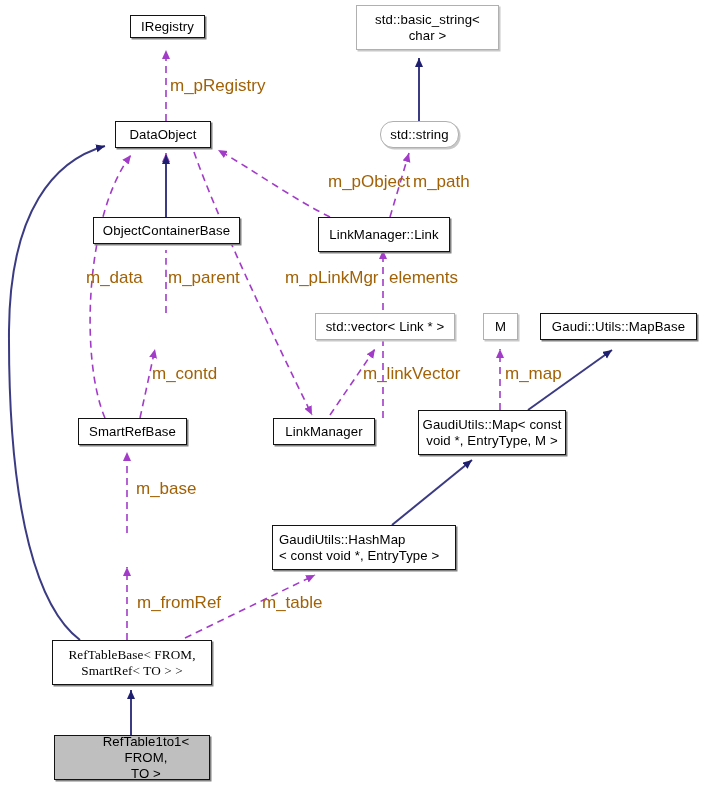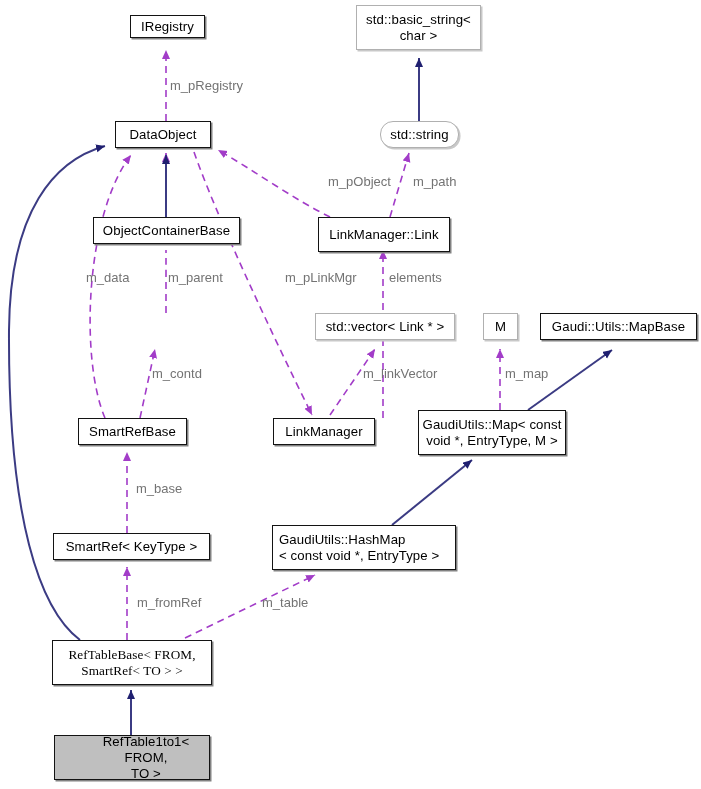--- a/index.html
+++ b/index.html
@@ -160,7 +160,7 @@
 
   <div class="node solid" style="left:130px; top:15px; width:75px; height:23px;">IRegistry</div>
 
-  <div class="node light" style="left:356px; top:5px; width:125px; height:45px;">std::basic_string&lt;
+  <div class="node light" style="left:356px; top:5px; width:143px; height:45px;">std::basic_string&lt;
 char &gt;</div>
 
   <div class="node solid" style="left:115px; top:121px; width:96px; height:27px;">DataObject</div>

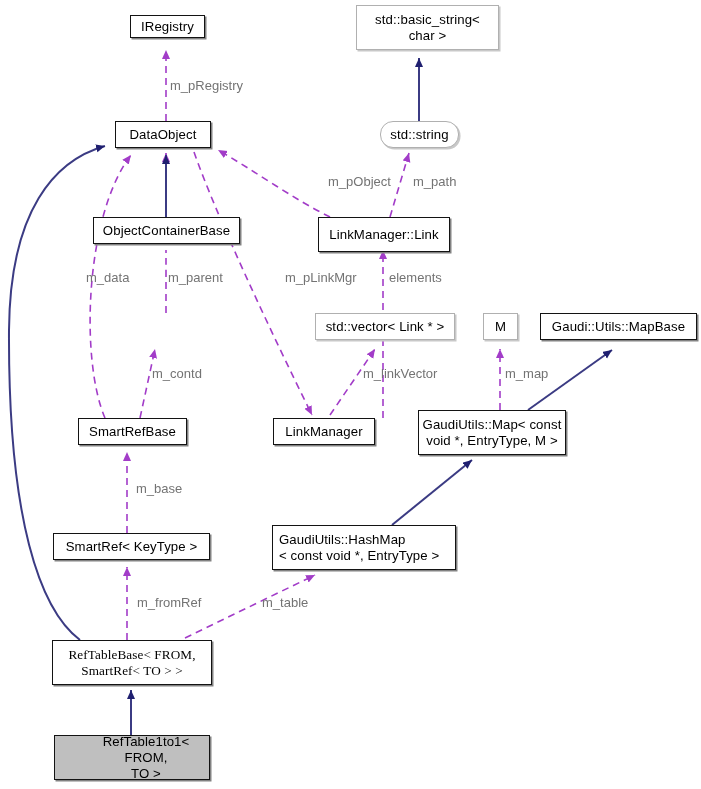--- a/index.html
+++ b/index.html
@@ -58,9 +58,9 @@
   }
   .edge-label {
     position: absolute;
-    font-size: 13px;
+    font-size: 17px;
     line-height: 15px;
-    color: #737373;
+    color: #a16207;
     white-space: nowrap;
     font-family: "Liberation Sans", sans-serif;
   }

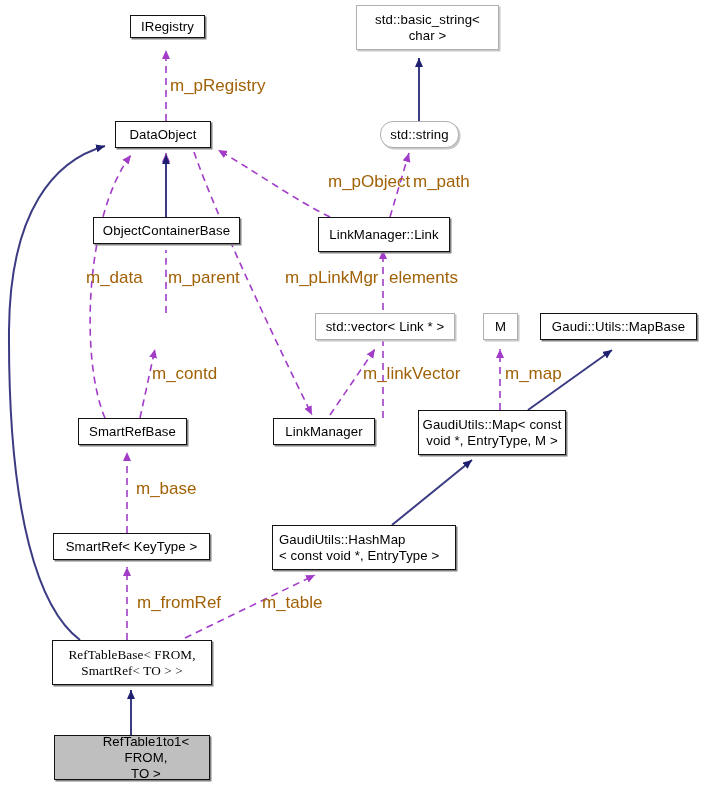--- a/index.html
+++ b/index.html
@@ -185,7 +185,6 @@
   <div class="node solid" style="left:418px; top:410px; width:148px; height:45px;">GaudiUtils::Map&lt; const
 void *, EntryType, M &gt;</div>
 
-  <div class="node solid" style="left:53px; top:533px; width:157px; height:27px;">SmartRef&lt; KeyType &gt;</div>
 
   <div class="node solid leftalign" style="left:272px; top:525px; width:184px; height:45px;">GaudiUtils::HashMap
 &lt; const void *, EntryType &gt;</div>

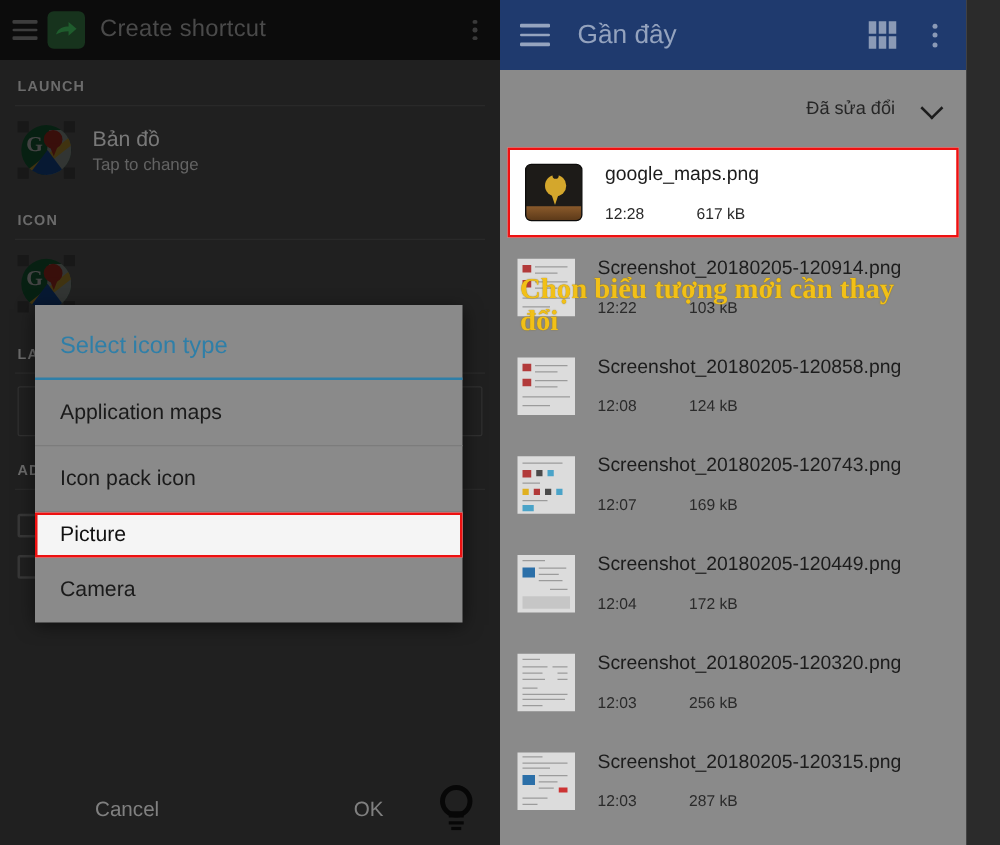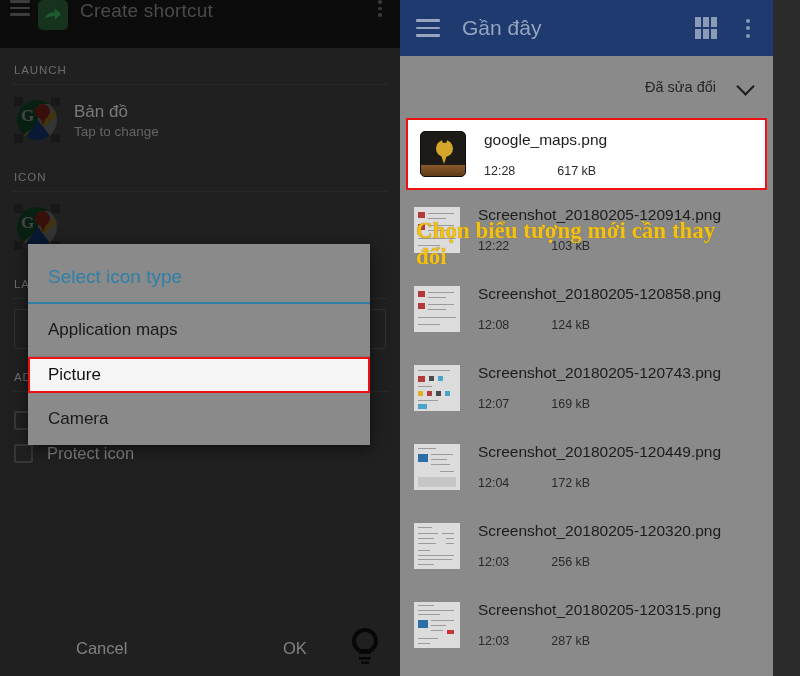--- a/index.html
+++ b/index.html
@@ -22,7 +22,7 @@
     position:relative;
     height:48px;
     background:#0c0c0c;
-    display:flex; align-items:flex-start;
+    display:flex; align-items:center;
     padding:0 10px;
     gap:8px;
   }

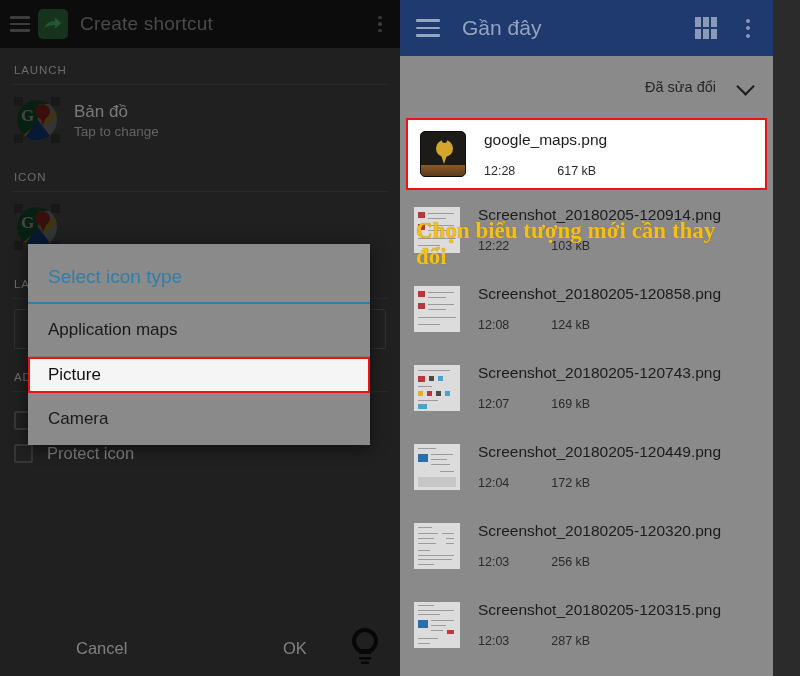--- a/index.html
+++ b/index.html
@@ -46,7 +46,7 @@
   .l-body { position:relative; height:628px; background:#2f2f2f; }
 
   .sec-head {
-    color:#9a9a9a; font-size:11.5px; font-weight:normal;
+    color:#9a9a9a; font-size:11.5px; font-weight:bold;
     letter-spacing:.9px; padding:16px 14px 8px 14px;
   }
   .sec-rule { height:1px; background:#3c3c3c; margin:0 12px; }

——————————

The entries above should be written out in full, and any picture in them left out.

--- a/index.html
+++ b/index.html
@@ -160,7 +160,7 @@
 
   <div class="node solid" style="left:130px; top:15px; width:75px; height:23px;">IRegistry</div>
 
-  <div class="node light" style="left:356px; top:5px; width:125px; height:45px;">std::basic_string&lt;
+  <div class="node light" style="left:356px; top:5px; width:143px; height:45px;">std::basic_string&lt;
 char &gt;</div>
 
   <div class="node solid" style="left:115px; top:121px; width:96px; height:27px;">DataObject</div>

--- a/index.html
+++ b/index.html
@@ -58,9 +58,9 @@
   }
   .edge-label {
     position: absolute;
-    font-size: 13px;
+    font-size: 17px;
     line-height: 15px;
-    color: #737373;
+    color: #a16207;
     white-space: nowrap;
     font-family: "Liberation Sans", sans-serif;
   }

--- a/index.html
+++ b/index.html
@@ -185,7 +185,6 @@
   <div class="node solid" style="left:418px; top:410px; width:148px; height:45px;">GaudiUtils::Map&lt; const
 void *, EntryType, M &gt;</div>
 
-  <div class="node solid" style="left:53px; top:533px; width:157px; height:27px;">SmartRef&lt; KeyType &gt;</div>
 
   <div class="node solid leftalign" style="left:272px; top:525px; width:184px; height:45px;">GaudiUtils::HashMap
 &lt; const void *, EntryType &gt;</div>

--- a/index.html
+++ b/index.html
@@ -22,7 +22,7 @@
     position:relative;
     height:48px;
     background:#0c0c0c;
-    display:flex; align-items:flex-start;
+    display:flex; align-items:center;
     padding:0 10px;
     gap:8px;
   }

--- a/index.html
+++ b/index.html
@@ -46,7 +46,7 @@
   .l-body { position:relative; height:628px; background:#2f2f2f; }
 
   .sec-head {
-    color:#9a9a9a; font-size:11.5px; font-weight:normal;
+    color:#9a9a9a; font-size:11.5px; font-weight:bold;
     letter-spacing:.9px; padding:16px 14px 8px 14px;
   }
   .sec-rule { height:1px; background:#3c3c3c; margin:0 12px; }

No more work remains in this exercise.